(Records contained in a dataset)
################
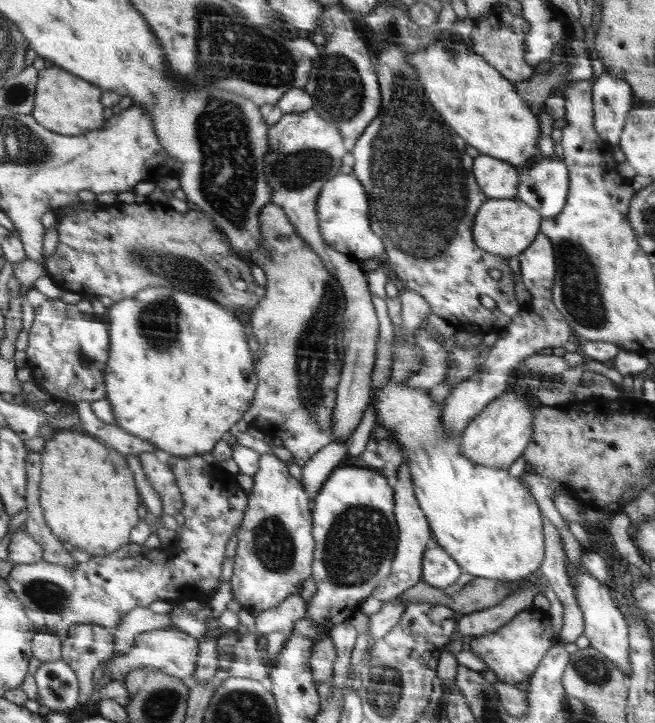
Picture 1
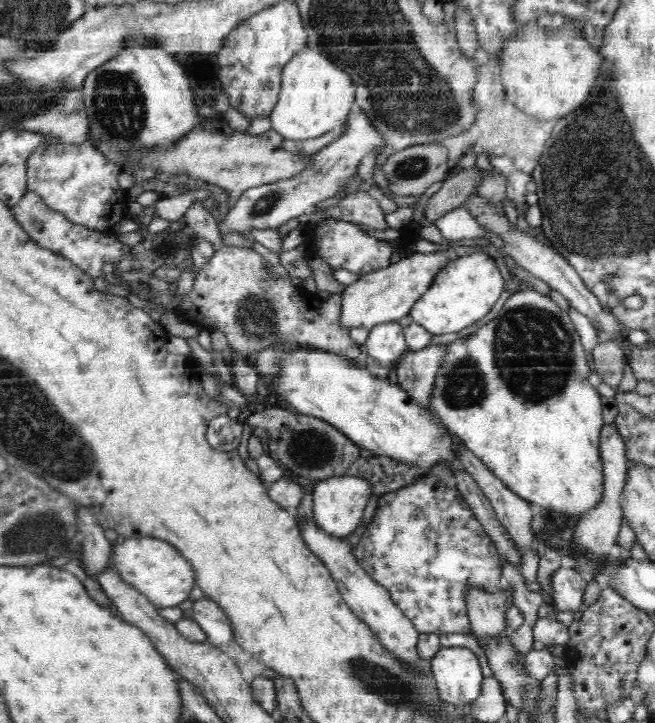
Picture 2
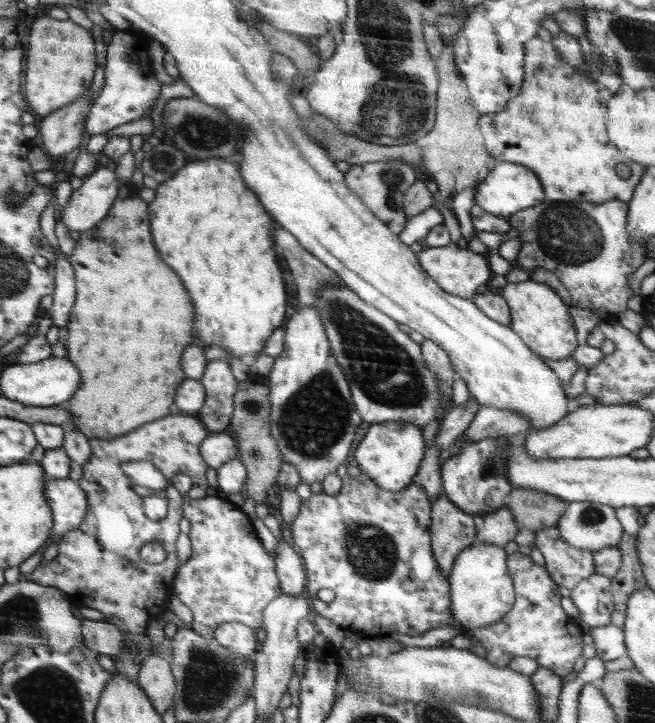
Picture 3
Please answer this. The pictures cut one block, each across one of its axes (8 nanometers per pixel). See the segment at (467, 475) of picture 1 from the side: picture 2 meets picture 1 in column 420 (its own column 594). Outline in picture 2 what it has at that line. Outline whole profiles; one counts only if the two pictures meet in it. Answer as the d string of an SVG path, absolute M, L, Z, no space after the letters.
M534 290L520 292L520 294L514 294L510 300L507 299L504 308L500 310L500 314L494 320L490 320L486 326L476 330L472 336L460 338L454 344L450 343L446 346L444 362L438 370L436 380L434 380L434 390L432 390L432 398L430 398L431 410L441 418L447 430L455 435L460 443L466 445L502 481L506 488L510 488L524 501L542 507L543 512L547 513L548 516L553 517L562 514L564 517L568 517L570 524L576 521L576 518L594 511L603 498L604 472L599 451L601 428L605 425L603 404L601 395L588 382L588 375L591 370L588 367L586 354L579 332L576 332L575 325L566 311L562 312L550 298L546 298L546 295L542 296Z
################
▶ _Work item_
Your answer must be the full set of entries, set down exactly and without pictures.

▶ _Answer area_
Picture 1
Picture 2
Picture 3
Please answer this. The pictures cut one block, each across one of its axes (8 nanometers per pixel). See the segment at (467, 475) of picture 1 from the side: picture 2 meets picture 1 in column 420 (its own column 594). Outline in picture 2 what it has at that line. Outline whole profiles; one counts only if the two pictures meet in it. Answer as the d string of an SVG path, absolute M, L, Z, no space after the letters.
M534 290L520 292L520 294L514 294L510 300L507 299L504 308L500 310L500 314L494 320L490 320L486 326L476 330L472 336L460 338L454 344L450 343L446 346L444 362L438 370L436 380L434 380L434 390L432 390L432 398L430 398L431 410L441 418L447 430L455 435L460 443L466 445L502 481L506 488L510 488L524 501L542 507L543 512L547 513L548 516L553 517L562 514L564 517L568 517L570 524L576 521L576 518L594 511L603 498L604 472L599 451L601 428L605 425L603 404L601 395L588 382L588 375L591 370L588 367L586 354L579 332L576 332L575 325L566 311L562 312L550 298L546 298L546 295L542 296Z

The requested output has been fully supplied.